I think I can use the theorem that states that $$\dim U + W = \dim U + \dim W - \dim(U \cap W),$$ but I'm not sure how to use it.

Answer 1

Hint: I think you meant: $$\dim(U+W) = \dim U + \dim W - \dim(U \cap W).$$If we're dealing with $U \oplus W$, then $U \cap W = \{0\}$. Certainly you know $\dim \{0\}$ ?

Answer 2

Show that

If $B$ is a basis for $V$ and $C$ is a basis for $W$, then $B\cup C$is a basis for $V\oplus W$.

It will follow at once from the definition of dimension that $\dim V\oplus W=\dim V+\dim W$.

Answer 3

You don't need that. Furthermore what you're asked to prove is used to prove the formula you mention.

Actually, you just have to observe any two non-zero vectors $u\in U$, $\;w\in W$ are linearly independent: indeed, if $\lambda u+\mu w=0$, then $\lambda u=-\mu w\in U\cap W=0$, hence $\lambda=\mu=0$.

Now if $\mathcal B=\{e_1,\dots,e_n\}$ is a basis for $U$, $\mathcal C=\{e'_1,\dots,e'_p\}$ is a basis for $W$, then $\mathcal B\cup\mathcal C$ is a system of generators of $U\oplus W$. If there is a linear relation: $$\lambda_1 e_1+\dots+\lambda_n e_n+\mu_1e'_1+\dots+\mu_pe'_p=0$$ then

• $\lambda_1 e_1+\dots+\lambda_n e_n=0$, whence $\lambda_1=\dots=\lambda_n=0$,
• $\mu_1e'_1+\dots+\mu_pe'_p=0$, whence $\mu_1=\dots=\mu_p=0$.

Answer 4

$U ⊕ W$ is the direct sum of $U$ and $V$ which could be two subspaces of a vector space (the "internal direct sum") or could be two independent vector spaces over a common field ("the external direct sum").

Let's work with the second case, in which event one way to represent $U ⊕ W$ is as the set of ordered pairs $(u, v) $ with $u \in U $ and $v \in V$. Vector addition of ordered pairs uses the additions in $U$ and $V$ respectively for the first and second elements of the pairs.

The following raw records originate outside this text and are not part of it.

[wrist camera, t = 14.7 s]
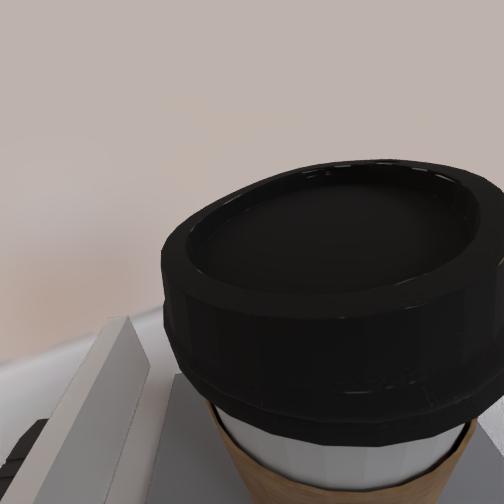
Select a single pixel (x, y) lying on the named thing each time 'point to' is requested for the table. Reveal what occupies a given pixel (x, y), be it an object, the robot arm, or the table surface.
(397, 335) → the coffee cup
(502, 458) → the mat
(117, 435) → the robot arm
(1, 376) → the table surface
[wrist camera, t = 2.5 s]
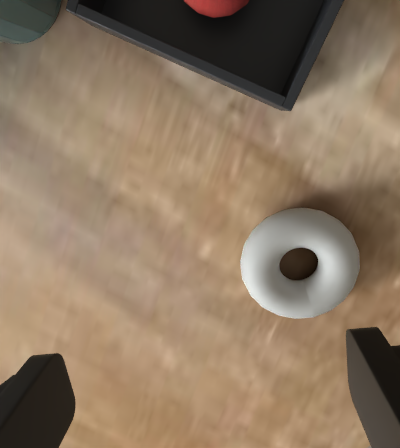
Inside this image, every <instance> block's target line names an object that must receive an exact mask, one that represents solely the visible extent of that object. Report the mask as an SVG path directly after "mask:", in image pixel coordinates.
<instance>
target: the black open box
mask: <svg viewBox="0 0 400 448" xmlns="http://www.w3.org/2000/svg"><path fill="white" fill-rule="evenodd" d="M343 2H344V0H249V2H248V3H247V5H245V6H244V7H242V8H241V9H240V10H238V11H237V12H235V13H234V14H232V15H230V16H223V17H216V18H213V17H209V16H206V15H202V14H199V13H197V12H196V11H195V10H194V9H192V8H191V7H190V6H189V5H187V4H186V3H185V2H184V1H183V0H68V2H67V6H66V10H67V11H69V12H70V13H72V14H74V15H75V16H77V17H79V18H80V19H82V20H84V21H85V22H87V23H89V24H90V25H92V26H94V27H96V28H98V29H101V30H103V31H105V32H107V33H110V34H112V35H114V36H116V37H118V38H121V39H123V40H125V41H127V42H130V43H132V44H134V45H136V46H138V47H141V48H143V49H145V50H147V51H150V52H152V53H154V54H156V55H159V56H161V57H163V58H165V59H167V60H170V61H172V62H174V63H176V64H179V65H181V66H183V67H185V68H187V69H190V70H192V71H194V72H196V73H199V74H201V75H203V76H205V77H207V78H210V79H212V80H214V81H216V82H219V83H221V84H223V85H225V86H228V87H230V88H232V89H234V90H236V91H239V92H241V93H243V94H245V95H248V96H250V97H252V98H254V99H256V100H259V101H261V102H263V103H265V104H268V105H270V106H272V107H274V108H276V109H279V110H281V111H282V110H283V111H291V110H292V108H293V106H294V104H295V102H296V99H297V97H298V95H299V93H300V91H301V89H302V87H303V85H304V83H305V81H306V79H307V77H308V75H309V72H310V70H311V68H312V66H313V64H314V62H315V60H316V58H317V56H318V54H319V52H320V50H321V47H322V45H323V43H324V41H325V39H326V37H327V35H328V33H329V31H330V29H331V27H332V25H333V22H334V20H335V18H336V16H337V14H338V12H339V10H340V8H341V6H342V4H343Z"/></svg>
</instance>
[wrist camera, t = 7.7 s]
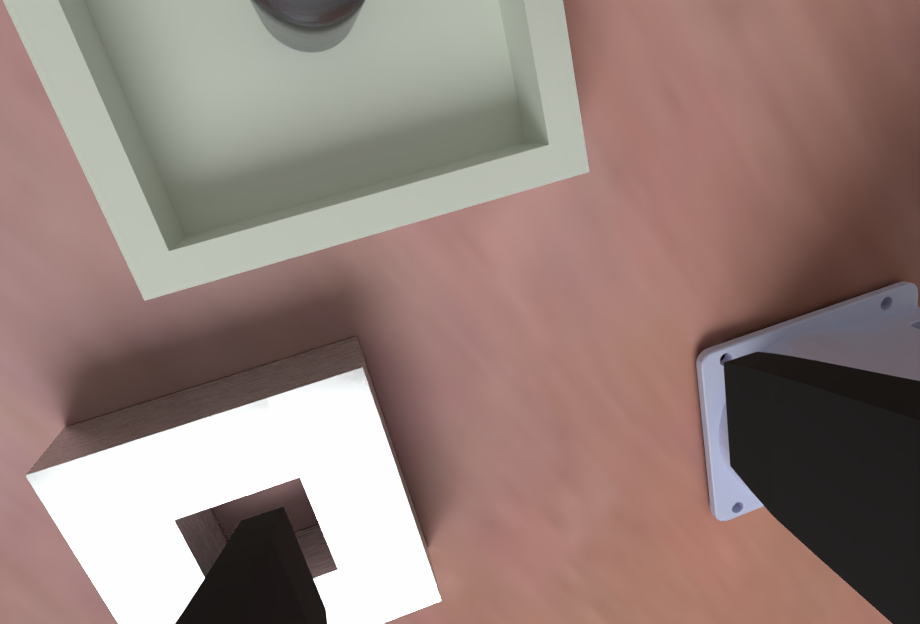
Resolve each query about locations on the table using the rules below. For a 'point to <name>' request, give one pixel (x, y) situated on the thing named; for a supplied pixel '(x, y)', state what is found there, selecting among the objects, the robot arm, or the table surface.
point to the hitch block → (241, 488)
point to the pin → (308, 21)
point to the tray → (299, 122)
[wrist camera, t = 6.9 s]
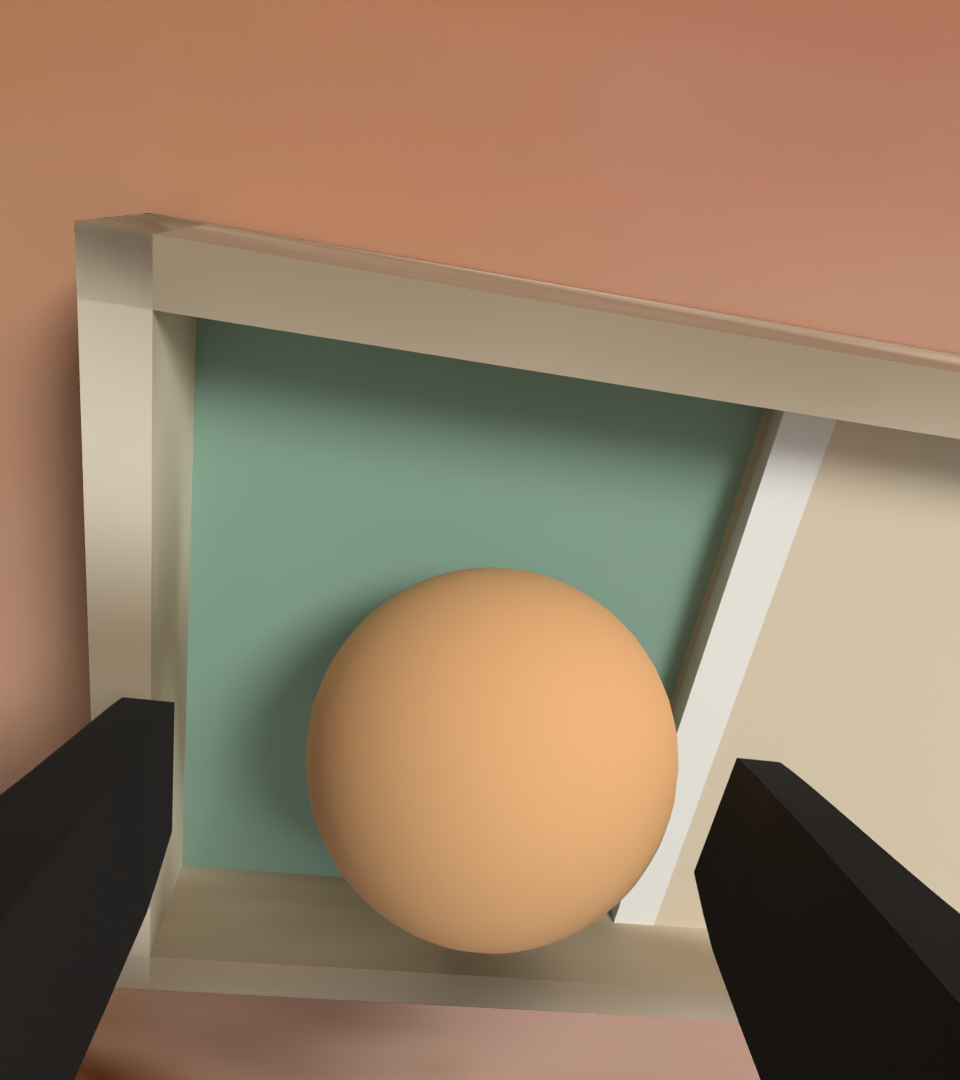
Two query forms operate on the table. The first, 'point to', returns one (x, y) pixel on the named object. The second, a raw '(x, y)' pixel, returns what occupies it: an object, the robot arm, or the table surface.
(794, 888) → the robot arm
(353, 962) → the rails
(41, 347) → the table surface
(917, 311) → the table surface
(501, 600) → the ball
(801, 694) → the lane
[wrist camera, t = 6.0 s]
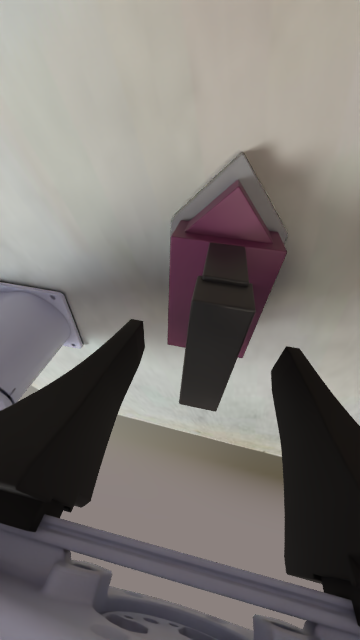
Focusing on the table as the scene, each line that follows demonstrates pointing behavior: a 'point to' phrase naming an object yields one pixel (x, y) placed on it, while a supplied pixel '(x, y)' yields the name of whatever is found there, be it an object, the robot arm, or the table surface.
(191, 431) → the table surface
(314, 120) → the table surface
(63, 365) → the table surface
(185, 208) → the iron
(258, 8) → the table surface
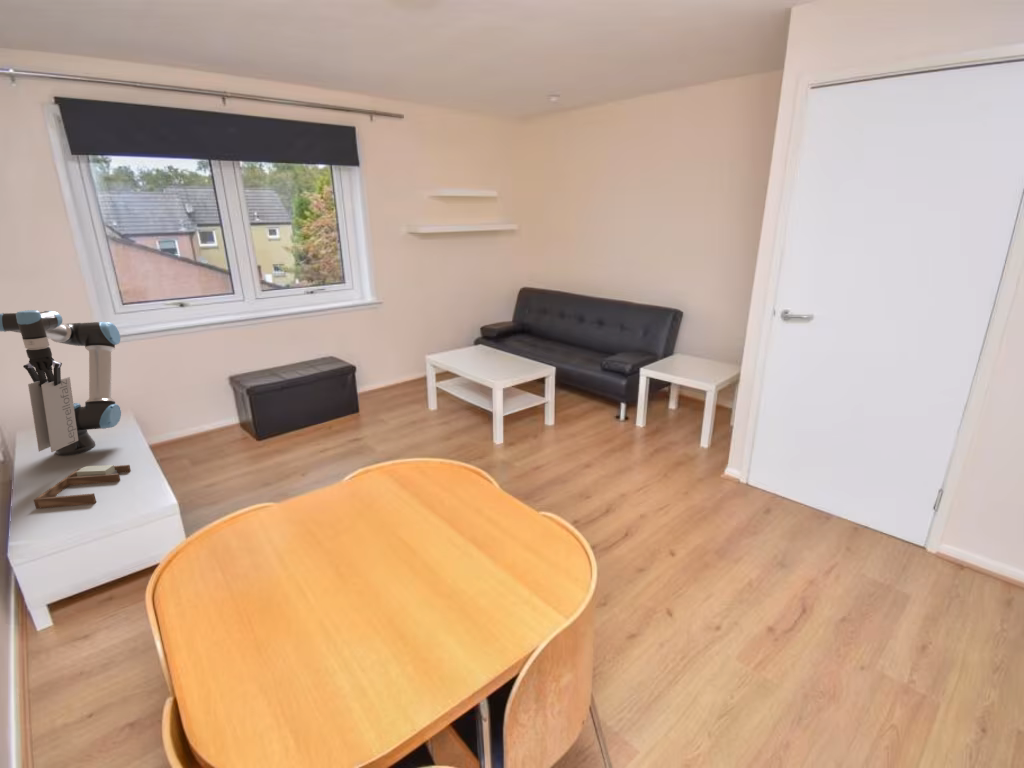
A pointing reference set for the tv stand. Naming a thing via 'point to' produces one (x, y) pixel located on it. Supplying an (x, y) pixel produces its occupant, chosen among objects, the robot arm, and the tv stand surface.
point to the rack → (49, 496)
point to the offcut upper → (95, 470)
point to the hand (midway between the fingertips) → (53, 401)
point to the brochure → (53, 414)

If $U$ and $V$ have bases $\{u_i\}$ and $\{v_j\}$ respectively then an ordered pair $(u, v) $ can be represented as $\Sigma \mu_i.u_i + \Sigma \nu_j.v_j$ and so $\{u_i\} \cup \{v_j\}$ is a basis for $U ⊕ W$ and therefore $\dim(U ⊕ W ) = \dim U + \dim W$

(Note: this is true whether the spaces are finite or infinite or a combination: the subtraction $\dim(U ⊕ W ) - \dim U = \dim W$ is not guaranteed unless $U$ is finite.